Au final, le fonctionnement institutionnel « qui pousse à faire entrer les gens dans des cases » est perçu comme « maltraitant », pour les personnes accompagnées comme pour les travailleurs sociaux, qui « se sentent tiraillés entre leur éthique professionnelle d’une part et la réalité de leur pratique et de leur cadre d’intervention d’autre part ». L’invisibilité « institutionnelle » ne se réduirait pas au non-recours, mais renverrait plutôt au non-traitement de certaines situations par les institutions, qui, par leur mode fonctionnement et d’organisation par dispositifs, « produiraient une invisibilité partielle et/ou momentanée des situations ».

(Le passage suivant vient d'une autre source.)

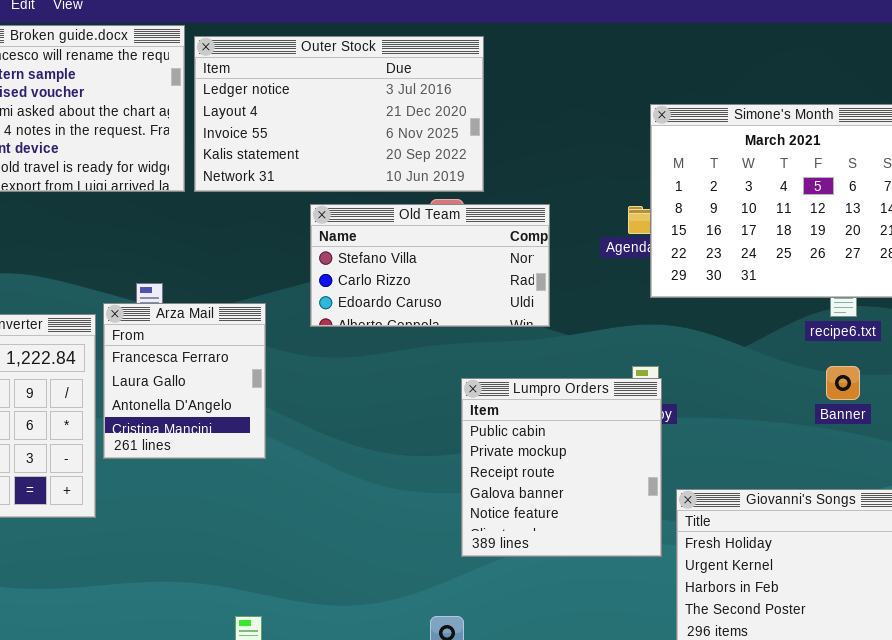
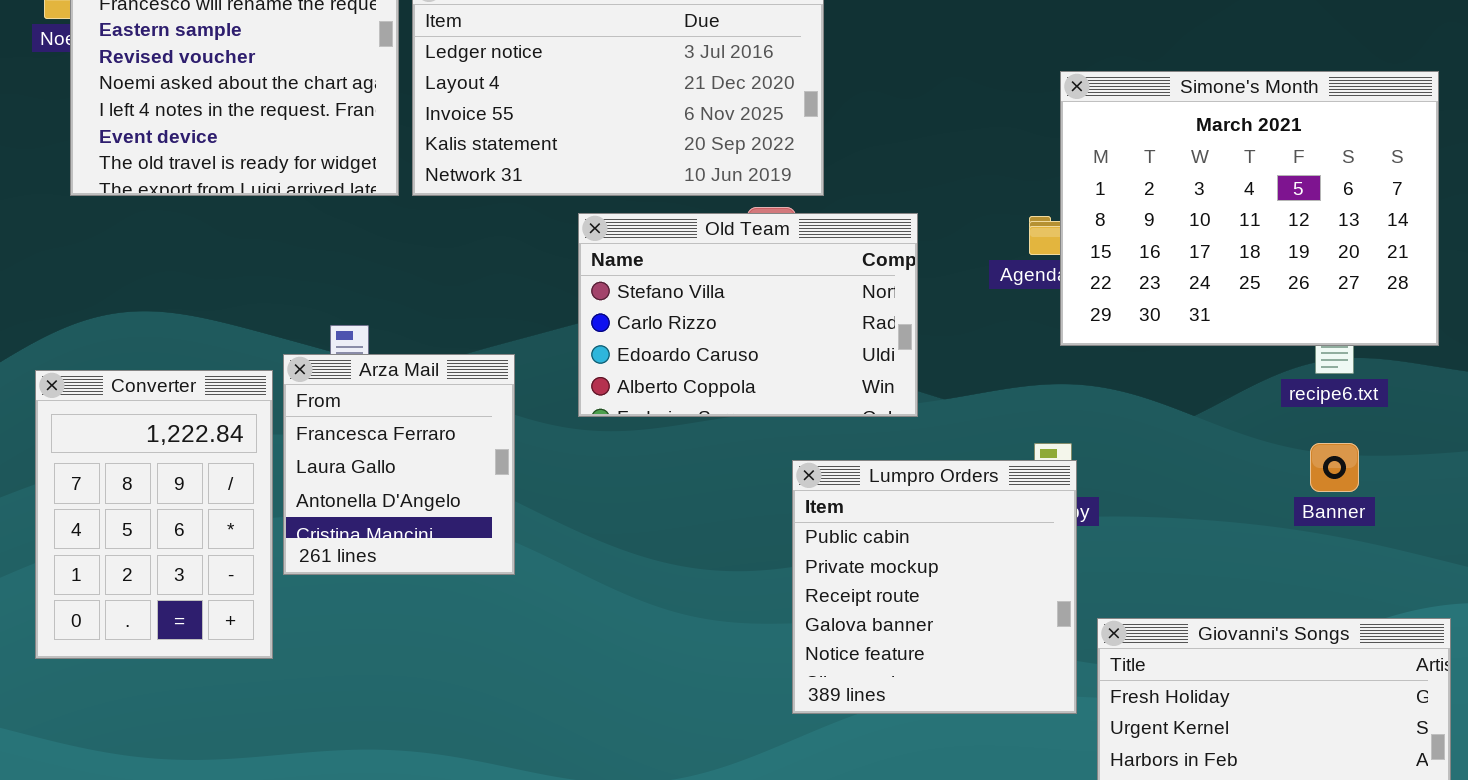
Old Team: [310,204,550,327] -> [578,213,918,417], resized

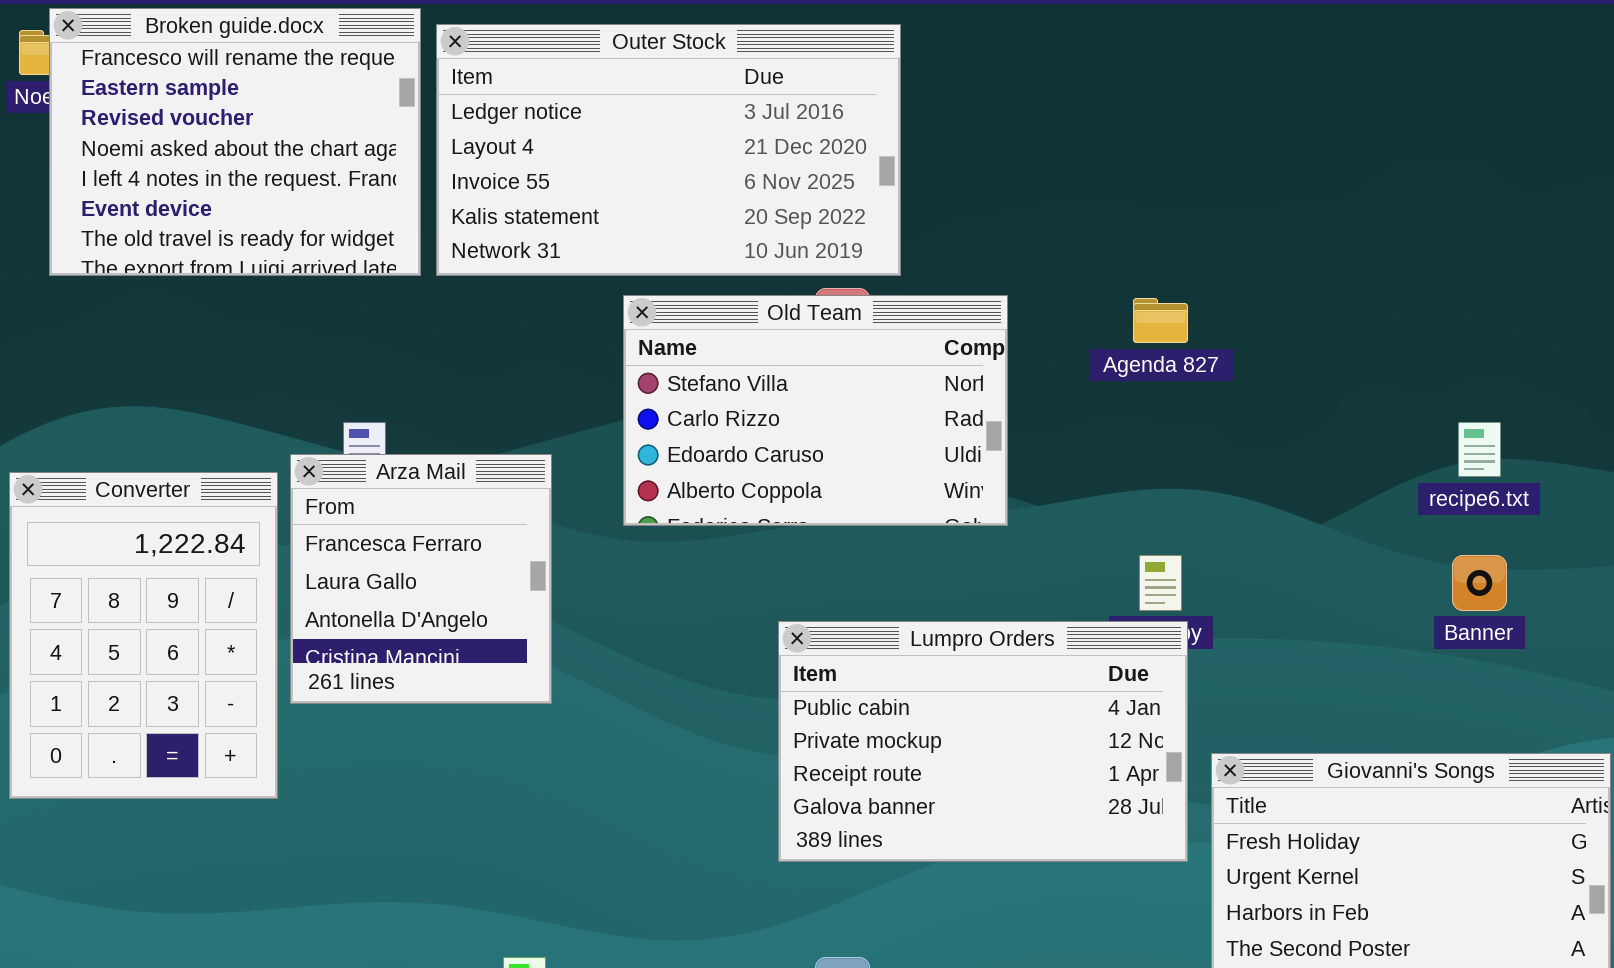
Simone's Month: [1060,71,1439,346] -> none, closed
Lumpro Orders: [792,460,1077,714] -> [778,621,1188,862], resized

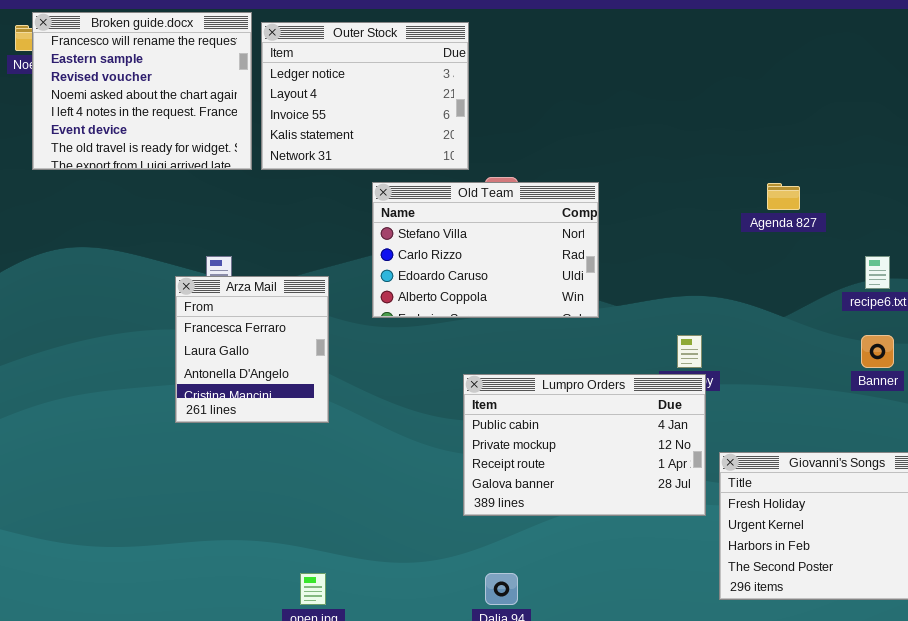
Outer Stock: [436,24,901,276] -> [261,22,469,170], resized
Agenda 827: [1133,298,1188,343] -> [767,183,800,210], moved
Converter: [9,472,278,799] -> none, closed

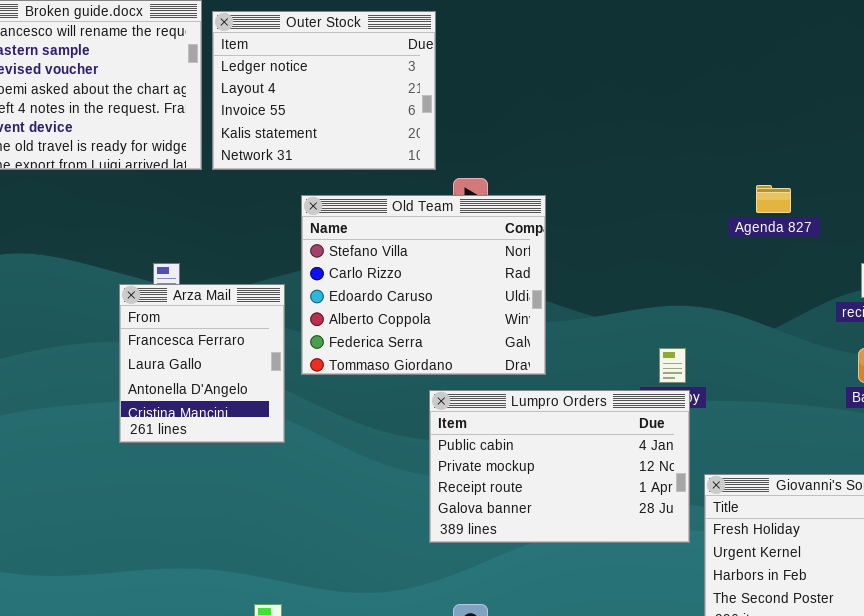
Old Team: [372,182,599,318] -> [301,195,546,375], moved, resized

Il ressort aussi de ces échanges que l’invisibilité n’est pas perçue uniquement de façon négative. Ce phénomène est appréhendé par certains travailleurs sociaux comme « le dernier espace de liberté ou d’autonomie pour des individus qui ne souhaitent pas ou plus être pris dans le maillage institutionnel et ses contraintes ». Devenue un des moyens utilisés par les professionnels pour « protéger l’individu contre la machine institutionnelle », l’invisibilité « protectrice ou stratégique peut être négociée dans le cadre d’une relation interpersonnelle entre le travailleur social et l’usager ». Les professionnels restent en effet souvent les premiers en capacité « de rendre visibles les usagers du fait de la connaissance qu’ils en ont », expliquent les auteurs. Ainsi, certains professionnels n’hésitent pas à taire des éléments de la situation qui, mis bout à bout, pourraient rendre la demande caduque.

Pour retrouver le sens du travail social, dont le but reste néanmoins « de ne pas maintenir [les personnes] dans l’invisibilité », les auteurs prônent la promotion d’une « approche globale de la situation et du parcours des personnes afin d’éviter toute stigmatisation ou prise en charge partielle, fondée sur la seule appréhension des symptômes ».

Le phénomène vu par les élus

Dans le cadre des travaux de l’ONPES, le cabinet d’études APEX a interrogé 14 élus nationaux et locaux – parlementaires, présidents de conseils départementaux, maires et adjoints aux maires – de différents territoires, pour connaître leur représentation de l’invisibilité sociale. Pour ces élus, les principaux publics « invisibles » sont les jeunes précaires âgés de 18 à 25 ans, les personnes âgées pauvres, les familles monoparentales, les travailleurs pauvres, les étrangers en attente de décision ou en séjour illégal. Cette liste « correspond d’assez près aux thèmes les plus présents dans le débat public à propos des formes contemporaines de l’exclusion » et ne rejoint pas la conception de l’invisibilité de l’ONPES, qui définit ce phénomène comme des « groupes de population mal couverts par la statistique publique ». Pour les auteurs, ce décalage valide « le postulat de l’ONPES sur l’existence d’“angles morts” de l’action publique en matière de solidarité ». Parmi les politiques publiques présentées par les élus pour faire face au problème de l’invisibilité, certaines visent à faire reculer le non-recours en allant à la rencontre des usagers et en luttant contre les stigmatisations (mise en place de médiateurs sociaux ou d’éducateurs de rue), d’autres ont pour objectif de réorganiser l’accompagnement en simplifiant les échanges et les procédures. Reste que sur ce sujet de l’invisibilité sociale de certaines catégories de population, « l’absence apparente de retour sur investissements électoraux paraît maintenir [les élus] dans une position attentiste, à l’écoute surtout des causes, qui sont les plus vigoureusement défendues, et limiter les prises d’initiatives de leur part », concluent les auteurs.

Notes

(1) Après un prérapport sur ce sujet en 2014 (voir ASH n° 2866 du 27-06-14, p. 8), l’ONPES consacrera son prochain rapport annuel, prévu pour mars 2016, au thème de l’invisibilité sociale – www.onpes.gouv.fr.